Your assignment - Only the lines below, from the one with "0: (536, 229, 1.89)" through the one with "31: (329, 428, 1.69)", are to be written out, exactly.

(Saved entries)
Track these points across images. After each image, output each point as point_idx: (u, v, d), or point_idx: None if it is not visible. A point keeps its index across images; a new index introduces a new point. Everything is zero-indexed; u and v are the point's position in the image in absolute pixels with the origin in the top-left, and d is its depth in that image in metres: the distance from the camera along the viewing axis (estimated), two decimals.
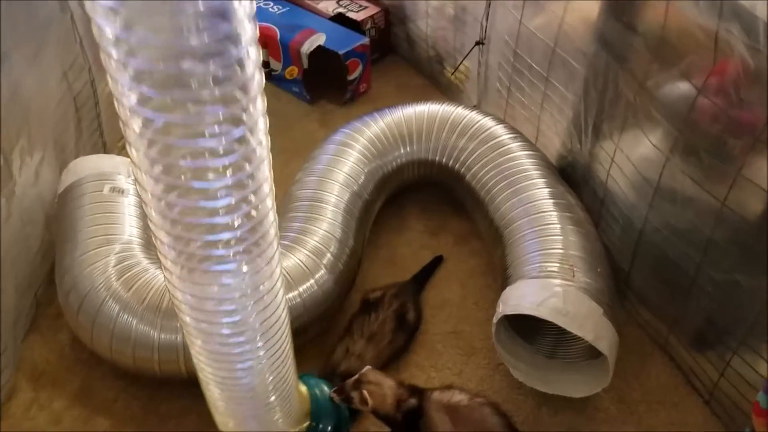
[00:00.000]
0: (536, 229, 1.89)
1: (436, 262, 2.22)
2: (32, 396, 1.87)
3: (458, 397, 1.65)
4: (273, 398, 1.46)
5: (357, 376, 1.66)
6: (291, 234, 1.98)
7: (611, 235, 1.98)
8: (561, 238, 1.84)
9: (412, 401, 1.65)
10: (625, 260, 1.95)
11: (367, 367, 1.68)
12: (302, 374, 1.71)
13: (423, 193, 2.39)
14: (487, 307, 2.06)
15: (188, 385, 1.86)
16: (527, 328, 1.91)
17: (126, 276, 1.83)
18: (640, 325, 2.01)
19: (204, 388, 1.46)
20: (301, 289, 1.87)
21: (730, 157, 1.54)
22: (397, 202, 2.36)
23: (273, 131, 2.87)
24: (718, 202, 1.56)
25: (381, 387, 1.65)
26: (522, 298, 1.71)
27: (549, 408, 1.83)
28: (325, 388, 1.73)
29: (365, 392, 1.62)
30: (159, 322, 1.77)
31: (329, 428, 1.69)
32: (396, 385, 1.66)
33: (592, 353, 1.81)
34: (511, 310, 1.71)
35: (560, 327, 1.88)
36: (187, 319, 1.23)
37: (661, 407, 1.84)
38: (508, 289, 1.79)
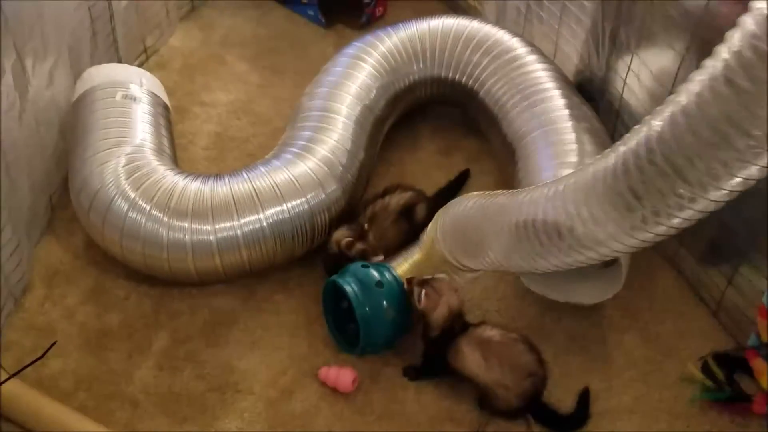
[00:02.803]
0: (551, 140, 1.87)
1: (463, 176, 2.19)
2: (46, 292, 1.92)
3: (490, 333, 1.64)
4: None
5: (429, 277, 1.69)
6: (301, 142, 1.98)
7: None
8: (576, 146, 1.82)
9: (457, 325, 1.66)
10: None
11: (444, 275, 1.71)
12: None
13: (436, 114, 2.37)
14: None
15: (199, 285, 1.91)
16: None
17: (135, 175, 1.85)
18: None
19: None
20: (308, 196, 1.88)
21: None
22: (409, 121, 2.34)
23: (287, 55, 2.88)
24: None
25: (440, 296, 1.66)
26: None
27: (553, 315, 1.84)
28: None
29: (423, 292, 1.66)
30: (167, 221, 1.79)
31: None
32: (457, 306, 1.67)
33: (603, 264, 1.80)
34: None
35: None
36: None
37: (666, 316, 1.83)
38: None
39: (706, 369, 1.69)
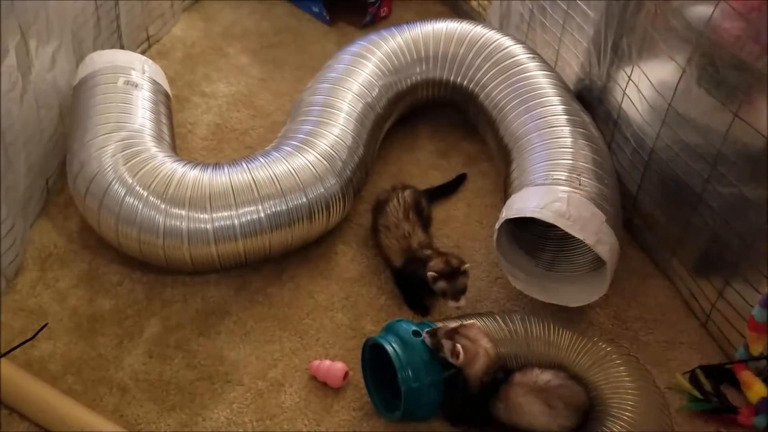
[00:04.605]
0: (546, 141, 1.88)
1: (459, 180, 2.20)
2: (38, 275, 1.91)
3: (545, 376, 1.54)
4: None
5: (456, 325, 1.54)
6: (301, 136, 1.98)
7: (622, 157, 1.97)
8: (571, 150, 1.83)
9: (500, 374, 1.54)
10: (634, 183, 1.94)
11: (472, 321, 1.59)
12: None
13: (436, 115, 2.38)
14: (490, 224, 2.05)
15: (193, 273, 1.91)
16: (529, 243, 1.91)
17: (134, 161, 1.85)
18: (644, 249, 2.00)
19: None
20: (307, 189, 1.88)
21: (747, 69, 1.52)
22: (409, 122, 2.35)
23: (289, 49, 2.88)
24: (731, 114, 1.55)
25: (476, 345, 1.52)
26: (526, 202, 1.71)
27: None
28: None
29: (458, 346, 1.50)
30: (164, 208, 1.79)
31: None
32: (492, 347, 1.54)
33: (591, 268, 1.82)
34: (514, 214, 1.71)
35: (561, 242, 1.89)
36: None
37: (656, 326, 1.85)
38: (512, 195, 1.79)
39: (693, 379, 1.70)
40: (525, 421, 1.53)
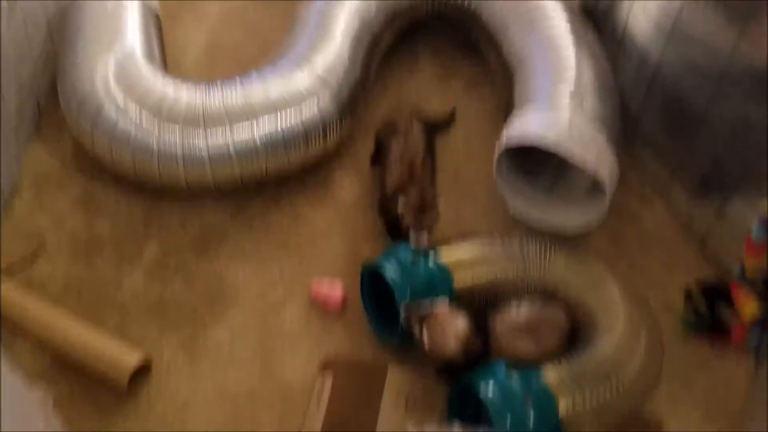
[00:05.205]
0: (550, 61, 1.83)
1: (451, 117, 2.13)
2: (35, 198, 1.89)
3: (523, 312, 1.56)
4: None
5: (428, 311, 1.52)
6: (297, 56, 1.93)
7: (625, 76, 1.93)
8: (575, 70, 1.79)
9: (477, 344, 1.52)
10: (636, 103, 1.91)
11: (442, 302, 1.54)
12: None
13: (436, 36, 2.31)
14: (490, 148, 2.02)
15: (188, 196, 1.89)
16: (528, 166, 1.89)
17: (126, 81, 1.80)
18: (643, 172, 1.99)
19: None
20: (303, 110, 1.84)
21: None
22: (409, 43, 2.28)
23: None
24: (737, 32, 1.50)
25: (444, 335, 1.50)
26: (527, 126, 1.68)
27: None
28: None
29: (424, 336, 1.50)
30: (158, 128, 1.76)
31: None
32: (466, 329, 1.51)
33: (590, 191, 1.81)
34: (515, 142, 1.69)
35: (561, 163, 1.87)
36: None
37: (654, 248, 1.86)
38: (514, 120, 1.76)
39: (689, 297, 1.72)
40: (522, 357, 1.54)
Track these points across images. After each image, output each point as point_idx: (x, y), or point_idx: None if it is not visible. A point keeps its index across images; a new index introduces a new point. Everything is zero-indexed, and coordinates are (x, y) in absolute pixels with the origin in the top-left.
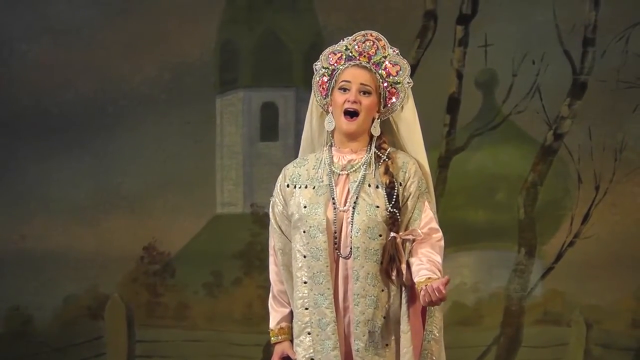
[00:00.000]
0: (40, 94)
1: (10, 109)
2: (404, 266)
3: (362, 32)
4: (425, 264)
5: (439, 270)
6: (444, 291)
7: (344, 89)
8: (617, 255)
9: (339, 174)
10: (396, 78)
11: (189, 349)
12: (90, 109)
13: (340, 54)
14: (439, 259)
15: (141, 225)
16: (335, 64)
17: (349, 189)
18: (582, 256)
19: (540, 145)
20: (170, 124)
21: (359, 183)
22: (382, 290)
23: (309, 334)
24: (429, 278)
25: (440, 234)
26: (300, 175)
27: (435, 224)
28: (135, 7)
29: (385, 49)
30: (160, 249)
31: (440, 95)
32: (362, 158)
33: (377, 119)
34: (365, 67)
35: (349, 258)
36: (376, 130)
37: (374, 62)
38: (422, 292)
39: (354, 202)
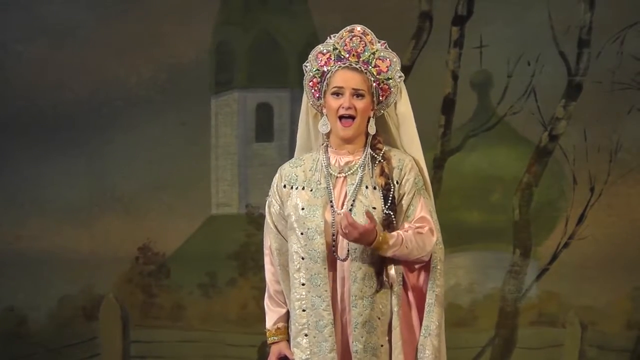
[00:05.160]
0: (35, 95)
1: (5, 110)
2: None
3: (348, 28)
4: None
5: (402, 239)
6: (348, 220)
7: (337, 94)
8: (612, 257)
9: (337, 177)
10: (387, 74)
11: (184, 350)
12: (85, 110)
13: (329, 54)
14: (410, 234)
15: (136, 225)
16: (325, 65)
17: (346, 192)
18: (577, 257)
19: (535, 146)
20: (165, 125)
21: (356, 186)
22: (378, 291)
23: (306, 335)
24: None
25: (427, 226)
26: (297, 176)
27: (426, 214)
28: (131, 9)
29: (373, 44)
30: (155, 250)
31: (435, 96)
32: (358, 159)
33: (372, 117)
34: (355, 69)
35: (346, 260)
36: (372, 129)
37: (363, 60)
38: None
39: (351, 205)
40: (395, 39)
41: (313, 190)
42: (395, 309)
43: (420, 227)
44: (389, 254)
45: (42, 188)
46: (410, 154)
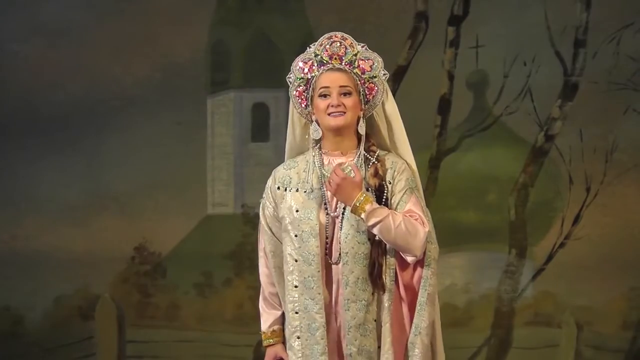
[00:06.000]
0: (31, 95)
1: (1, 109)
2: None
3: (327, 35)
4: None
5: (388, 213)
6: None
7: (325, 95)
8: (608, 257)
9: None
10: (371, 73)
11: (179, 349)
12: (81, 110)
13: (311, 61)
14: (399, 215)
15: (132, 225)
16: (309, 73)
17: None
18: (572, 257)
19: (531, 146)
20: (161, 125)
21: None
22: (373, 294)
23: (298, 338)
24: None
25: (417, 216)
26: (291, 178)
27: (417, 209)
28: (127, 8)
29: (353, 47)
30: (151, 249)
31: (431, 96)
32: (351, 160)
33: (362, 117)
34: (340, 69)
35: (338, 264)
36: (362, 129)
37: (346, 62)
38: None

Response below -
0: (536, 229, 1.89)
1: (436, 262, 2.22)
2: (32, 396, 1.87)
3: (458, 397, 1.65)
4: (273, 398, 1.46)
5: (357, 376, 1.66)
6: (291, 234, 1.98)
7: (611, 235, 1.98)
8: (561, 238, 1.84)
9: (412, 401, 1.65)
10: (625, 260, 1.95)
11: (367, 367, 1.68)
12: (302, 374, 1.71)
13: (423, 193, 2.39)
14: (487, 307, 2.06)
15: (188, 385, 1.86)
16: (527, 328, 1.91)
17: (126, 276, 1.83)
18: (640, 325, 2.01)
19: (204, 388, 1.46)
20: (301, 289, 1.87)
21: (730, 157, 1.54)
22: (397, 202, 2.36)
23: (273, 131, 2.87)
24: (718, 202, 1.56)
25: (381, 387, 1.65)
26: (522, 298, 1.71)
27: (549, 408, 1.83)
28: (325, 388, 1.73)
29: (365, 392, 1.62)
30: (159, 322, 1.77)
31: (329, 428, 1.69)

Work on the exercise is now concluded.